Source excerpt >>
------------------------------------------------------------

This is what “over-the-horizon capability” looks like: the destruction of people’s lives and families. In what way does this advance human rights? Honor women’s rights and protections? Ensure the safety of children? It does not. Because that is not the point— never was, never will be.
As we move away from the 20th anniversary of 9/11, I would also like to mention that while almost 3,000 American citizens died in the 9/11 attacks (which spurred the Afghanistan War forward), the War on Terror killed more than 71,000 Afghan civilians. Let us remember that when we speak about the loss of human life and the cost of war.
Nobody knows what will be in store for the future of Afghanistan and its people. Time will tell, as is often the case with matters like this one. In the meantime, the world needs to open its arms to Afghan refugees seeking safety from the Taliban regime.
In the coming weeks, Maryland expects to receive more than 180 Afghan nationals, according to a press release from Governor Larry Hogan. Operation Allies Refuge, the system Maryland will use to grant Afghan refugees Special Immigrant Visas (SIVs), will help them start a life here. More is required, however.
According to Rose Wagner of the Baltimore Sun, there are five services you can contact to assist Afghan refugees in the DMV area: Lutheran Social Services of the National Capital Area, International Rescue Committee in Baltimore, Lutheran Immigration and Refugee Service, Maryland Muslims Welcome Refugees drive and the Church World Service in Washington, D.C.
America, along with other Western countries, shares responsibility for the current situation in Afghanistan, so it is not only fair, but also the moral obligation of these countries to receive these refugees and provide them with all the tools necessary for a life worthy of dignity and respect.

------------------------------------------------------------

Work to complete >>
A - In the Afghan refugees passage, rewrite the section that begins at the words "As we move away" and stops after "cost of war.", renaming "War on Terror" as "Global War on Terror".
B - According to the Afghan refugees passage, how many Afghan nationals does Maryland expect to receive in the coming weeks?
C - Summarize the Afghan refugees passage in two sentences.

Records supplied >>
------------------------------------------------------------

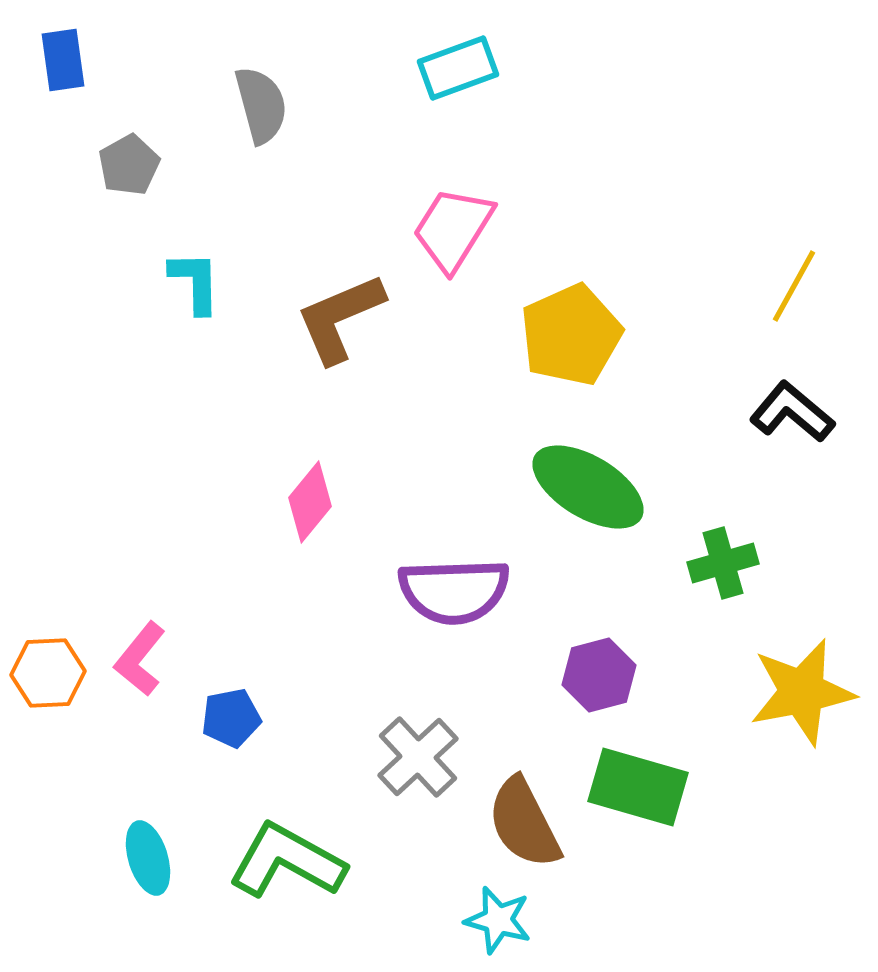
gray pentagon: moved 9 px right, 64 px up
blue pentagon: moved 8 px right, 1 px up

------------------------------------------------------------

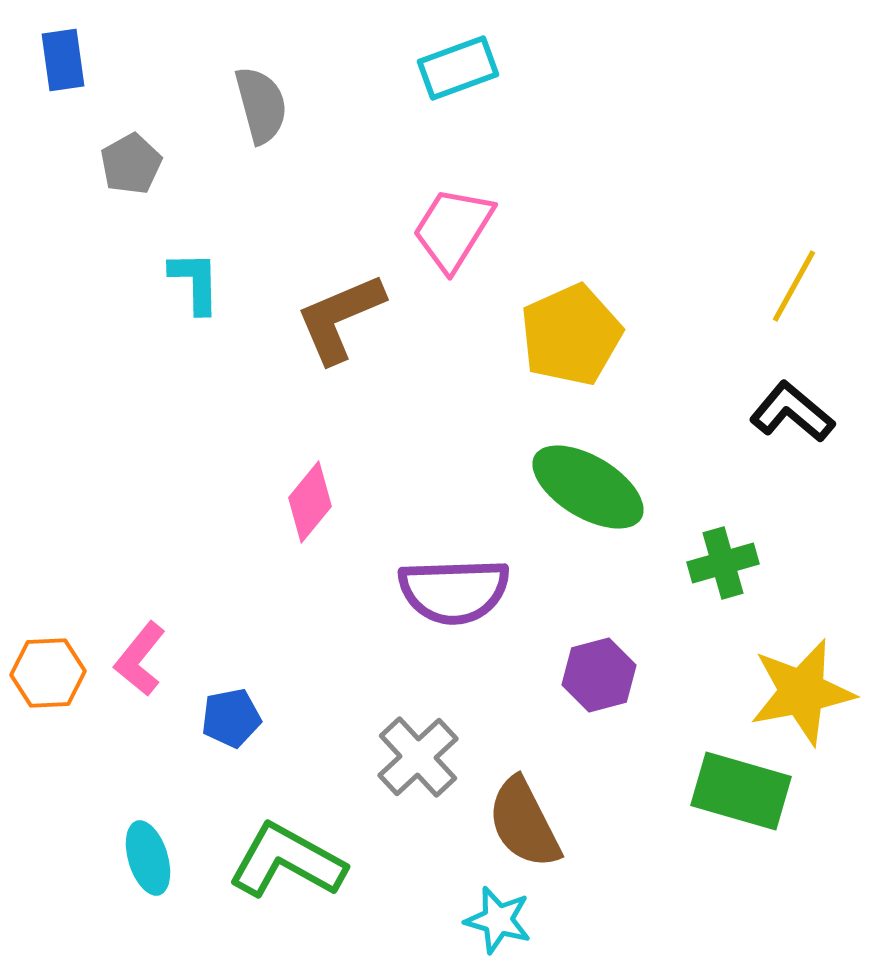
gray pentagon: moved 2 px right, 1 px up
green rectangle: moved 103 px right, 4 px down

------------------------------------------------------------

Expected outputs >>
A -
As we move away from the 20th anniversary of 9/11, I would also like to mention that while almost 3,000 American citizens died in the 9/11 attacks (which spurred the Afghanistan War forward), the Global War on Terror killed more than 71,000 Afghan civilians. Let us remember that when we speak about the loss of human life and the cost of war.

B - More than 180 Afghan nationals.

C - The passage contrasts the almost 3,000 Americans killed on 9/11 with the more than 71,000 Afghan civilians killed in the War on Terror and says the world must open its arms to Afghan refugees fleeing the Taliban. Maryland expects more than 180 Afghan nationals and will use Operation Allies Refuge to help them, but the passage argues that more is required and that America and other Western countries have a moral obligation to receive these refugees.